- Passage given
++++++++++

# I. Introduction


*This notebook is prepared to analyze news titles into 3 sentiment categories which are positive, negative and neutral on an existing dataset using a pretrained model*

*Model : [indonesian-roberta-base-sentiment-classifier](https://huggingface.co/w11wo/indonesian-roberta-base-sentiment-classifier)*

*Stopwords and Lemmatization : [NLP_bahasa_resources](https://github.com/louisowen6/NLP_bahasa_resources)*

*Prepared by* : **Achmad Dhani & Faris Arief Mawardi**

# II. Import Libraries and Setting Up Functions

## 2.1 Libraries

In [1]:
import warnings
warnings.filterwarnings("ignore")

In [32]:
import pandas as pd
import nltk
import numpy as np
import nltk
from nltk.tokenize import word_tokenize
from nlp_id.lemmatizer import Lemmatizer
import re
import ast
from transformers import pipeline
from collections import Counter

In [3]:
nltk.download('punkt')

[nltk_data] Downloading package punkt to
[nltk_data]     /Users/achmaddhani/nltk_data...
[nltk_data]   Package punkt is already up-to-date!


True

In [4]:
# loading
with open('/Users/achmaddhani/projects/resources/NLP_bahasa_resources/combined_stop_words.txt', 'r') as file_1:
    stop_words= file_1.read()
    
with open('/Users/achmaddhani/projects/resources/NLP_bahasa_resources/combined_slang_words.txt', 'r') as file_2:
    word_variations_string= file_2.read()
    word_variations = ast.literal_eval(word_variations_string)

## 2.2 Model

In [5]:
pretrained_name = "w11wo/indonesian-roberta-base-sentiment-classifier"

nlp = pipeline(
    "sentiment-analysis",
    model=pretrained_name,
    tokenizer=pretrained_name
)

## 2.3 Functions

In [6]:
special_char_removal = re.compile(r"[^a-zA-Z\s\']")
lemmatizer = Lemmatizer()

def text_preprocessing(text):
    text = text.lower()
    text = special_char_removal.sub(" ", text)

++++++++++

- Set exercise A
Translate this sentence from the sentiment-analysis notebook into French: "This notebook is prepared to analyze news titles into 3 sentiment categories which are positive, negative and neutral on an existing dataset using a pretrained model"

- Data for this exercise

++++++++++

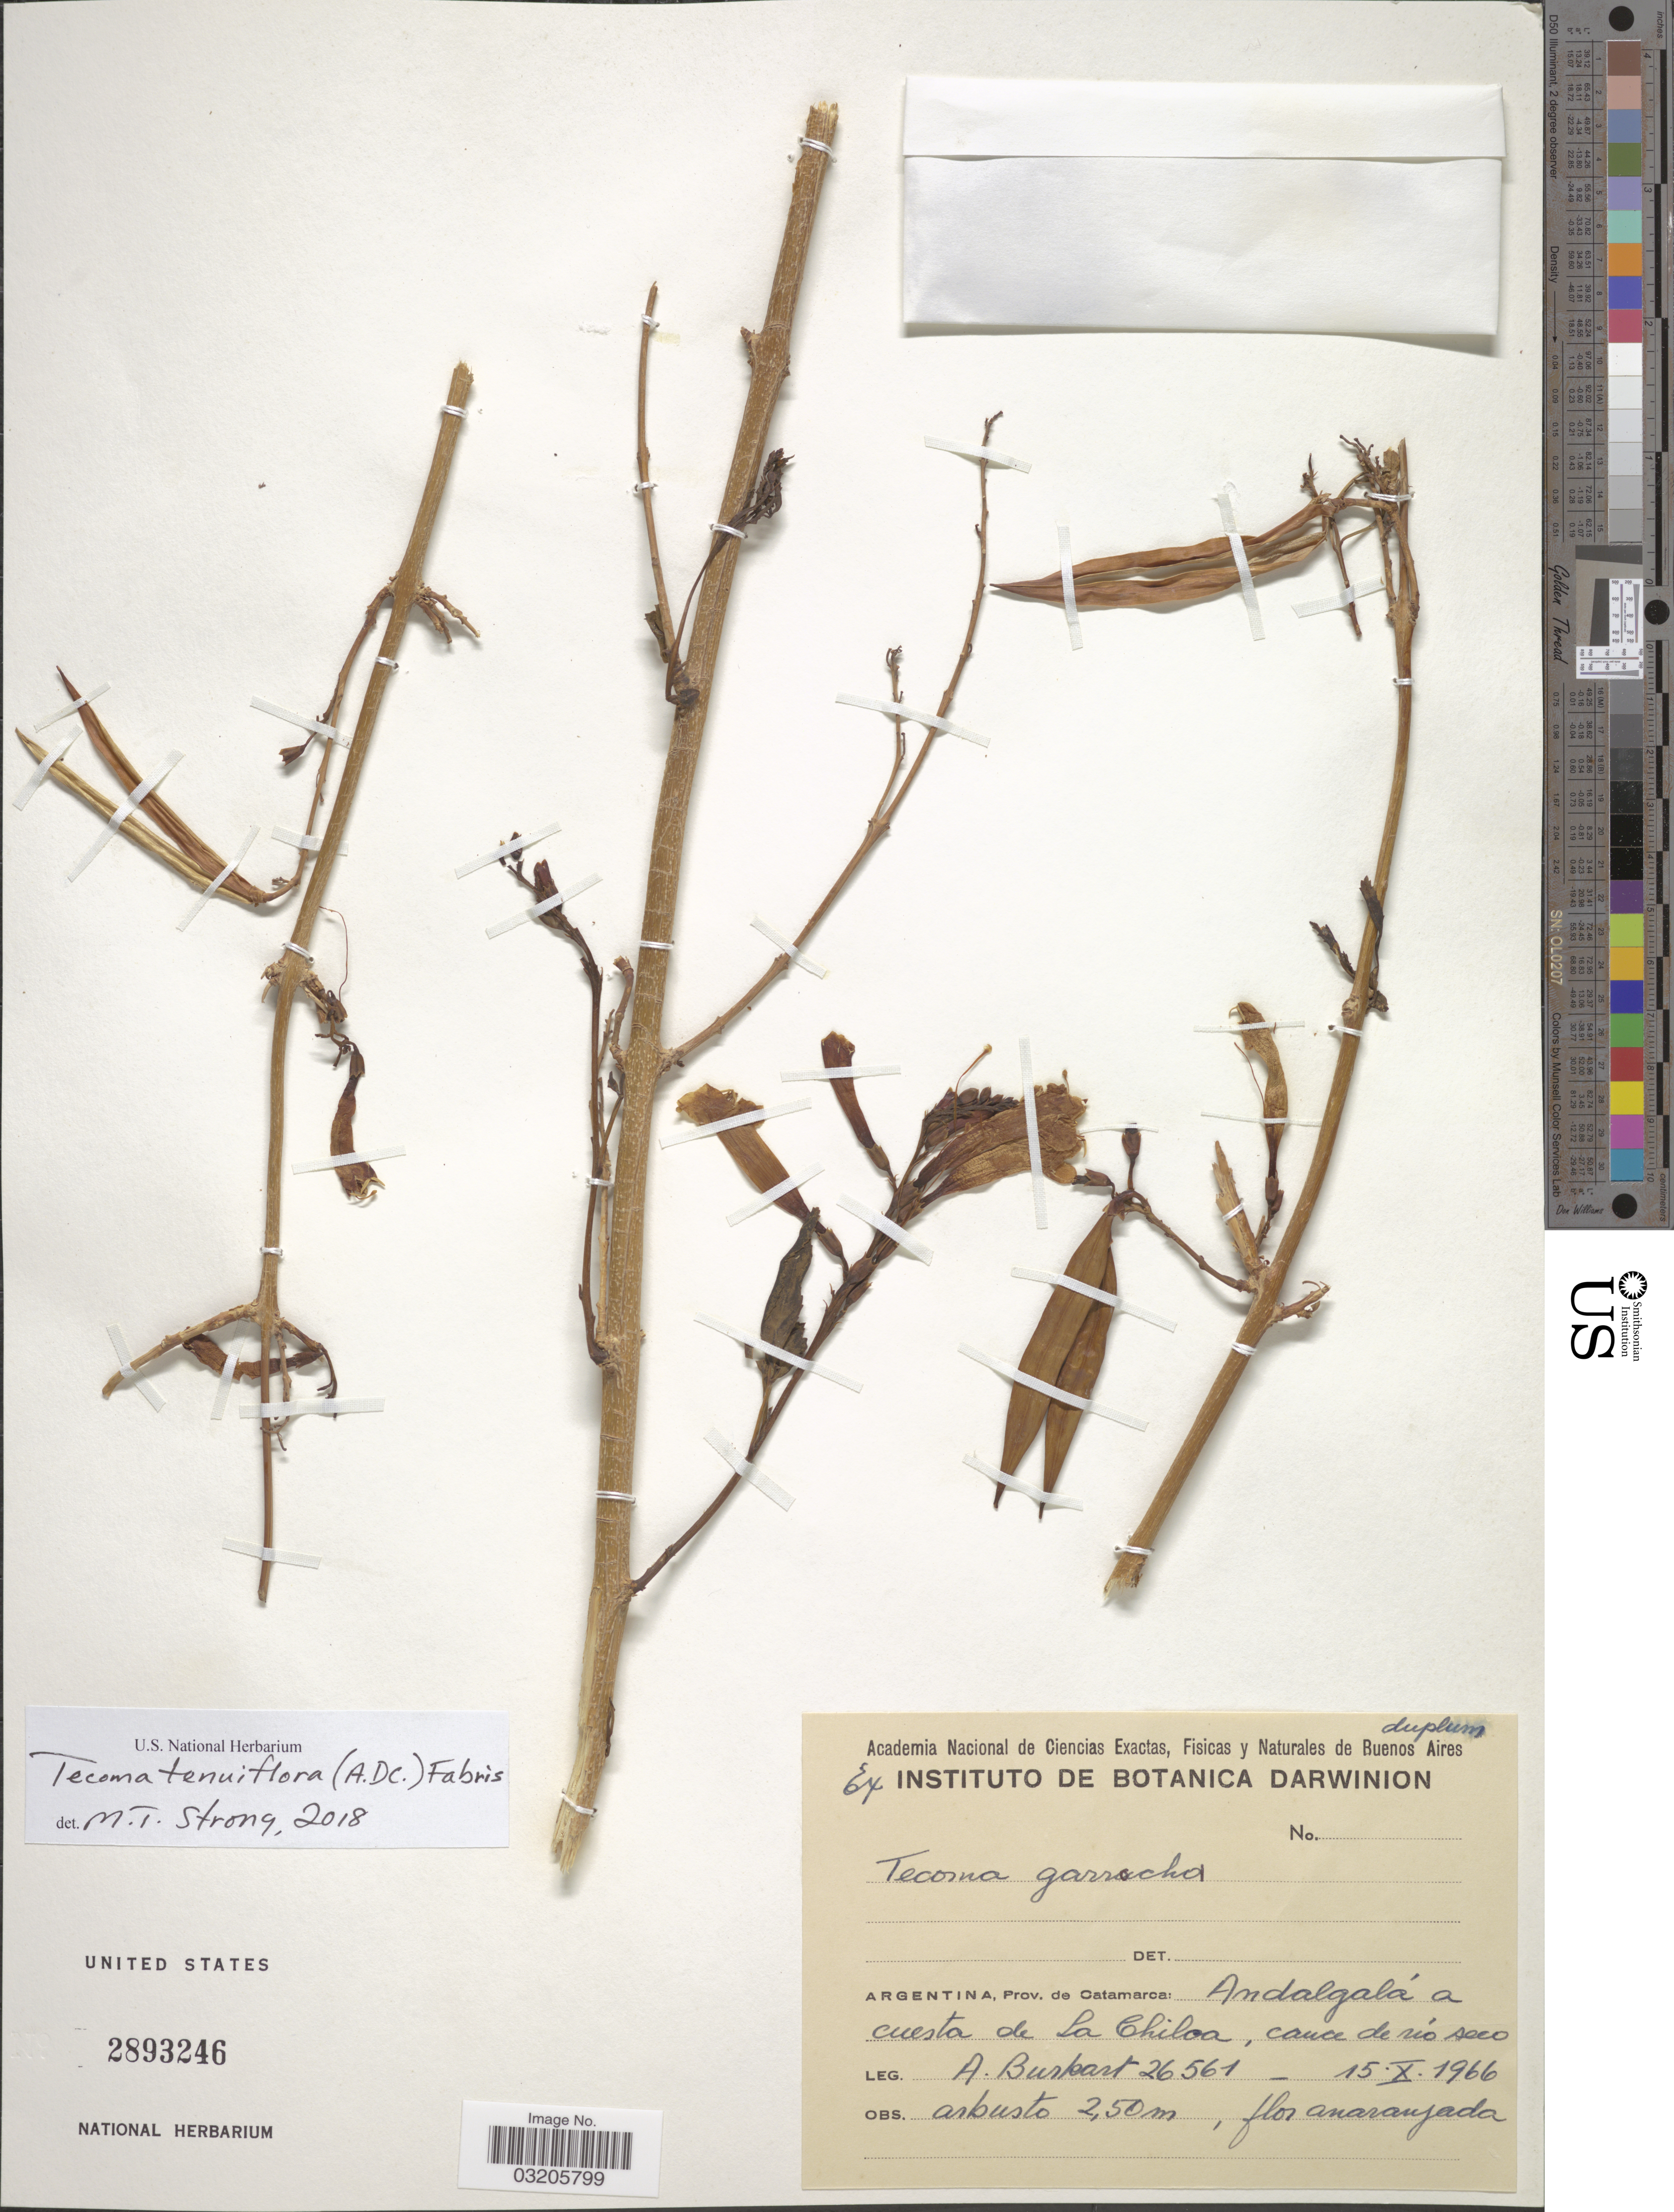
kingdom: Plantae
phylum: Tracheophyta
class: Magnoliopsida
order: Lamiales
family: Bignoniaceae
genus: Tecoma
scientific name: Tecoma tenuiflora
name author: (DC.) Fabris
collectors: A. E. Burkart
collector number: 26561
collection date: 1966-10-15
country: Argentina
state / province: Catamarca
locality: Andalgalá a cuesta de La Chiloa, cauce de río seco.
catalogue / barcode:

++++++++++

- Set exercise B
Recast the lines of the entries, starting at the line that contains "collectors: A. E. Burkart" and ending at the last line of the entries, as a Markdown table with the columns Row and Line, leaving out blank lines. Include only those lines.

- Task result A
Ce notebook est préparé pour analyser des titres d'actualité selon 3 catégories de sentiment, à savoir positive, négative et neutre, sur un jeu de données existant à l'aide d'un modèle pré-entraîné.

- Task result B
| Row | Line |
|---|---|
| 1 | collectors: A. E. Burkart |
| 2 | collector number: 26561 |
| 3 | collection date: 1966-10-15 |
| 4 | country: Argentina |
| 5 | state / province: Catamarca |
| 6 | locality: Andalgalá a cuesta de La Chiloa, cauce de río seco. |
| 7 | catalogue / barcode: |